Signs that Iran is moving towards a nuclear deal added to the downward pressure on prices, with an agreement seen allowing the country to restart sales into the world market.

Analysts said Tehran could provide 2.5 million barrels a day, giving a much- needed shot in the arm to supplies, which have been hammered by sanctions on Russia in response to its invasion of Ukraine.

Libya has also boosted production, helping prices drop to six-month lows and wiping out the gains seen after the Ukraine war started.

But analysts warned that there might still be some way to go on an Iran agreement owing to upcoming US elections.

“A deal with Iran would likely not be popular with US voters and so is hard to envisage before the November mid-terms,” said National Australia Bank’s Ray Attrill.

“Markets are currently prone to optimism, though, and hopes for a deal… have added to downward pressure on oil prices.”

With surging oil prices a key driver of inflation to multi-decade highs around the world, the drop has fanned hopes that the headline figure could begin to come down.

That has led to speculation that central bank chiefs could lift rates at a slower pace, and then think about pivoting monetary policy to cuts as early as next year.

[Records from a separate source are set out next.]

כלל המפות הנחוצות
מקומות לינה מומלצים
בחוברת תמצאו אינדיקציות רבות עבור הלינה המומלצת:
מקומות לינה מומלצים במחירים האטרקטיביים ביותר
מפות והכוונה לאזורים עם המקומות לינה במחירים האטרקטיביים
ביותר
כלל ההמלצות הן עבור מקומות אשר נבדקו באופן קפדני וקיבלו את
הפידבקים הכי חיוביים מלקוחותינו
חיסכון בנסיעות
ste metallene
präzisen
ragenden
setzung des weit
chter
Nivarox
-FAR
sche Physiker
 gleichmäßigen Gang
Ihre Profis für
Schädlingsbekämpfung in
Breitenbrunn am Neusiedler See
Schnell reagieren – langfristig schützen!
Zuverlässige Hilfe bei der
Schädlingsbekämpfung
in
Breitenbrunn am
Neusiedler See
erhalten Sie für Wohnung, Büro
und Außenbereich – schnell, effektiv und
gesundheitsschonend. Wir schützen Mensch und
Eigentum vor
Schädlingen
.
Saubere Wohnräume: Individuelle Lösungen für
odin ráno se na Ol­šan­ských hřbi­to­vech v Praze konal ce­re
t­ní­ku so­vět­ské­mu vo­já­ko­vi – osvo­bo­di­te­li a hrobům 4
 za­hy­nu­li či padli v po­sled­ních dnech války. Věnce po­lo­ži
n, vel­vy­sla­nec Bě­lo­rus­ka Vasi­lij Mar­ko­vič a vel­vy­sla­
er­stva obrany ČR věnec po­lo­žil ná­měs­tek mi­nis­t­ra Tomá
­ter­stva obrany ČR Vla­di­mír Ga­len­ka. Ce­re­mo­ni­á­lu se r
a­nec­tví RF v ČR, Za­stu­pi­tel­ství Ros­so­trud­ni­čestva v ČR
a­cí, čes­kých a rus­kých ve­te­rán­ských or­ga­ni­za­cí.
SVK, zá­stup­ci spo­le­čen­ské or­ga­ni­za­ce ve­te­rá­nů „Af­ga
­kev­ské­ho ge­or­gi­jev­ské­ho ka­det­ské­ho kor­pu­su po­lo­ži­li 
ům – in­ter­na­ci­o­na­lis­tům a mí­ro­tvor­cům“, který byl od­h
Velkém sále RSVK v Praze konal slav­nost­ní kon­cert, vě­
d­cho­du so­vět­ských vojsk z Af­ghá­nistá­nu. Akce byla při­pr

The prospect of a less painful hiking campaign has sparked a rally in equities from their June lows. And on Tuesday, Asia built on Wall Street’s upbeat performance.

Hong Kong and Shanghai rose after Beijing cut rates Monday as the world’s number two economy struggles to recover from a plunge in activity caused by extended Covid lockdowns.

Sydney, Seoul, Taipei, Manila, Jakarta and Wellington were also up, though Tokyo was flat and Singapore dipped.